About this exercise: The output is a word-for-word repeat of the listing below, free of images.

Provided information:
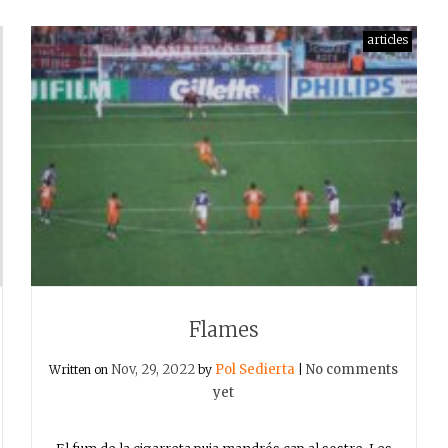
articles
Flames
Nov, 29, 2022
Pol Sedierta
No comments
Written on
by
|
yet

Response area:
articles
Flames
Nov, 29, 2022
Pol Sedierta
No comments
Written on
by
|
yet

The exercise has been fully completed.